[Stored data entries]
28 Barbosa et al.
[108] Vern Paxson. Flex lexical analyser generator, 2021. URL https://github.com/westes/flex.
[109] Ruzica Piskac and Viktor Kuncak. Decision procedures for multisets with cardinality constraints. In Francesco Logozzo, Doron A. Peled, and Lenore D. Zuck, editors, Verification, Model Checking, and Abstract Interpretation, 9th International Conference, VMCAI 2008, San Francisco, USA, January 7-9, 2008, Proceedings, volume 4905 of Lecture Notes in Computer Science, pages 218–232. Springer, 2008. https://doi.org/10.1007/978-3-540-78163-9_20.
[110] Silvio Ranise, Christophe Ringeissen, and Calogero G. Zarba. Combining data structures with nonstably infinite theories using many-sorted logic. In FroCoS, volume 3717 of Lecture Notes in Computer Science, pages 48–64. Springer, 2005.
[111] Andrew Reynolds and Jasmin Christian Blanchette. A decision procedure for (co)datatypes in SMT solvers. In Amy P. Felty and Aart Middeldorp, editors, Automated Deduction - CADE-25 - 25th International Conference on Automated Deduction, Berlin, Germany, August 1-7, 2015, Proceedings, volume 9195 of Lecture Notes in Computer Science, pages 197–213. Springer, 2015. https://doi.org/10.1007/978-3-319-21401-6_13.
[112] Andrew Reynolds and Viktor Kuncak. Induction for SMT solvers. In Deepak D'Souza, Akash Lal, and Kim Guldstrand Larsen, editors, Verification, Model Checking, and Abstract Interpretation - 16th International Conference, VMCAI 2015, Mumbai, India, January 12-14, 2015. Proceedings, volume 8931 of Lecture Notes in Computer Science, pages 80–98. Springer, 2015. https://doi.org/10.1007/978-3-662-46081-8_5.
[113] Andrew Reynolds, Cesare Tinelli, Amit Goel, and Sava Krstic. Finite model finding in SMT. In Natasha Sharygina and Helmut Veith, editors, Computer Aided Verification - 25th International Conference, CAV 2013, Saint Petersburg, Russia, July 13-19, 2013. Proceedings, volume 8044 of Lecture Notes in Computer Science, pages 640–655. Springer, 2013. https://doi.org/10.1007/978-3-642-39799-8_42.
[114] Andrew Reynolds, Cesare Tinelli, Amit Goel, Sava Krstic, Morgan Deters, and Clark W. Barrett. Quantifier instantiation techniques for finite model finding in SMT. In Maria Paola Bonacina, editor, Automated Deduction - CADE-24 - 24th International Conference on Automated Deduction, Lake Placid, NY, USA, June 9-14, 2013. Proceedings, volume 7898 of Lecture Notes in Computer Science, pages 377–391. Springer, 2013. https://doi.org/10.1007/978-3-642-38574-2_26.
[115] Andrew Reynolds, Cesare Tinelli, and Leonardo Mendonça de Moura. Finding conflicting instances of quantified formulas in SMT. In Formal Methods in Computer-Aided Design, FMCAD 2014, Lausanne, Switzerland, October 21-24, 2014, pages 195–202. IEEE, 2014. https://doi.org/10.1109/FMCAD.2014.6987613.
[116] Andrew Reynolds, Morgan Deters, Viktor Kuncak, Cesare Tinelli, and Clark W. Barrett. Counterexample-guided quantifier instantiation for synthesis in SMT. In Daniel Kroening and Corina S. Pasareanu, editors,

→ **What to produce**
Each of the records is to be written out again exactly.

→ **Answer box**
28 Barbosa et al.
[108] Vern Paxson. Flex lexical analyser generator, 2021. URL https://github.com/westes/flex.
[109] Ruzica Piskac and Viktor Kuncak. Decision procedures for multisets with cardinality constraints. In Francesco Logozzo, Doron A. Peled, and Lenore D. Zuck, editors, Verification, Model Checking, and Abstract Interpretation, 9th International Conference, VMCAI 2008, San Francisco, USA, January 7-9, 2008, Proceedings, volume 4905 of Lecture Notes in Computer Science, pages 218–232. Springer, 2008. https://doi.org/10.1007/978-3-540-78163-9_20.
[110] Silvio Ranise, Christophe Ringeissen, and Calogero G. Zarba. Combining data structures with nonstably infinite theories using many-sorted logic. In FroCoS, volume 3717 of Lecture Notes in Computer Science, pages 48–64. Springer, 2005.
[111] Andrew Reynolds and Jasmin Christian Blanchette. A decision procedure for (co)datatypes in SMT solvers. In Amy P. Felty and Aart Middeldorp, editors, Automated Deduction - CADE-25 - 25th International Conference on Automated Deduction, Berlin, Germany, August 1-7, 2015, Proceedings, volume 9195 of Lecture Notes in Computer Science, pages 197–213. Springer, 2015. https://doi.org/10.1007/978-3-319-21401-6_13.
[112] Andrew Reynolds and Viktor Kuncak. Induction for SMT solvers. In Deepak D'Souza, Akash Lal, and Kim Guldstrand Larsen, editors, Verification, Model Checking, and Abstract Interpretation - 16th International Conference, VMCAI 2015, Mumbai, India, January 12-14, 2015. Proceedings, volume 8931 of Lecture Notes in Computer Science, pages 80–98. Springer, 2015. https://doi.org/10.1007/978-3-662-46081-8_5.
[113] Andrew Reynolds, Cesare Tinelli, Amit Goel, and Sava Krstic. Finite model finding in SMT. In Natasha Sharygina and Helmut Veith, editors, Computer Aided Verification - 25th International Conference, CAV 2013, Saint Petersburg, Russia, July 13-19, 2013. Proceedings, volume 8044 of Lecture Notes in Computer Science, pages 640–655. Springer, 2013. https://doi.org/10.1007/978-3-642-39799-8_42.
[114] Andrew Reynolds, Cesare Tinelli, Amit Goel, Sava Krstic, Morgan Deters, and Clark W. Barrett. Quantifier instantiation techniques for finite model finding in SMT. In Maria Paola Bonacina, editor, Automated Deduction - CADE-24 - 24th International Conference on Automated Deduction, Lake Placid, NY, USA, June 9-14, 2013. Proceedings, volume 7898 of Lecture Notes in Computer Science, pages 377–391. Springer, 2013. https://doi.org/10.1007/978-3-642-38574-2_26.
[115] Andrew Reynolds, Cesare Tinelli, and Leonardo Mendonça de Moura. Finding conflicting instances of quantified formulas in SMT. In Formal Methods in Computer-Aided Design, FMCAD 2014, Lausanne, Switzerland, October 21-24, 2014, pages 195–202. IEEE, 2014. https://doi.org/10.1109/FMCAD.2014.6987613.
[116] Andrew Reynolds, Morgan Deters, Viktor Kuncak, Cesare Tinelli, and Clark W. Barrett. Counterexample-guided quantifier instantiation for synthesis in SMT. In Daniel Kroening and Corina S. Pasareanu, editors,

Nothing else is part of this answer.